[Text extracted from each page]
========

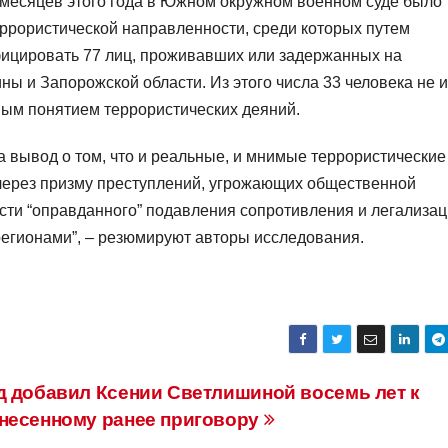
ь месяцев этого года в Южном окружном военном суде было
ррористической направленности, среди которых путем
ицировать 77 лиц, проживавших или задержанных на
ы и Запорожской области. Из этого числа 33 человека не 
ым понятием террористических деяний.
 вывод о том, что и реальные, и мнимые террористические
через призму преступлений, угрожающих общественной
сти “оправданного” подавления сопротивления и легализа
егионами”, – резюмируют авторы исследования.
д добавил Ксении Светлишиной восемь лет к
несенному ранее приговору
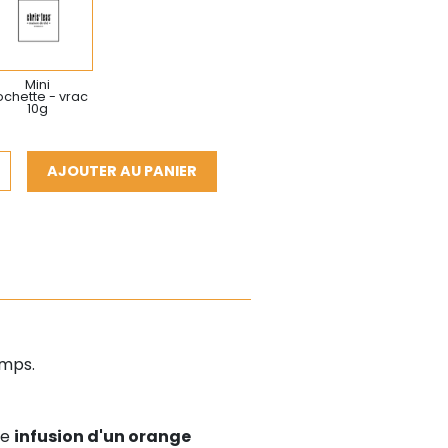
Mini
chette - vrac
10g
AJOUTER AU PANIER
emps.
ne
infusion d'un orange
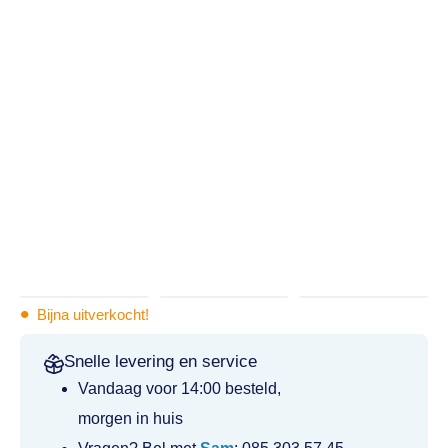
•
Bijna uitverkocht!
Snelle levering en service
Vandaag voor 14:00 besteld,
morgen in huis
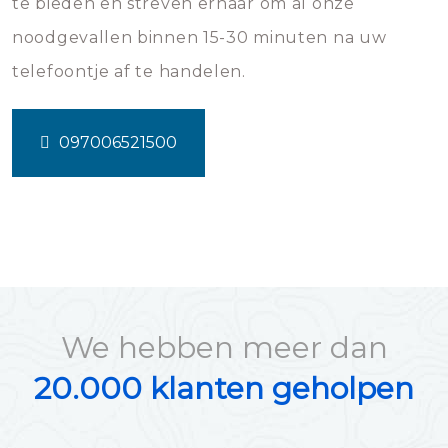
te bieden en streven ernaar om al onze
noodgevallen binnen 15-30 minuten na uw
telefoontje af te handelen.
097006521500
We hebben meer dan
20.000 klanten geholpen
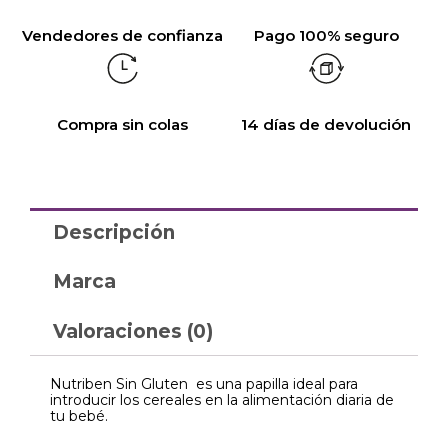
Vendedores de confianza
Pago 100% seguro
Compra sin colas
14 días de devolución
Descripción
Marca
Valoraciones (0)
Nutriben Sin Gluten es una papilla ideal para
introducir los cereales en la alimentación diaria de
tu bebé.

========

Copy the text of all the records above line for line, leaving the pictures out of your answer.

ь месяцев этого года в Южном окружном военном суде было
ррористической направленности, среди которых путем
ицировать 77 лиц, проживавших или задержанных на
ы и Запорожской области. Из этого числа 33 человека не 
ым понятием террористических деяний.
 вывод о том, что и реальные, и мнимые террористические
через призму преступлений, угрожающих общественной
сти “оправданного” подавления сопротивления и легализа
егионами”, – резюмируют авторы исследования.
д добавил Ксении Светлишиной восемь лет к
несенному ранее приговору
Mini
chette - vrac
10g
AJOUTER AU PANIER
emps.
ne
infusion d'un orange
•
Bijna uitverkocht!
Snelle levering en service
Vandaag voor 14:00 besteld,
morgen in huis
te bieden en streven ernaar om al onze
noodgevallen binnen 15-30 minuten na uw
telefoontje af te handelen.
097006521500
We hebben meer dan
20.000 klanten geholpen
Vendedores de confianza
Pago 100% seguro
Compra sin colas
14 días de devolución
Descripción
Marca
Valoraciones (0)
Nutriben Sin Gluten es una papilla ideal para
introducir los cereales en la alimentación diaria de
tu bebé.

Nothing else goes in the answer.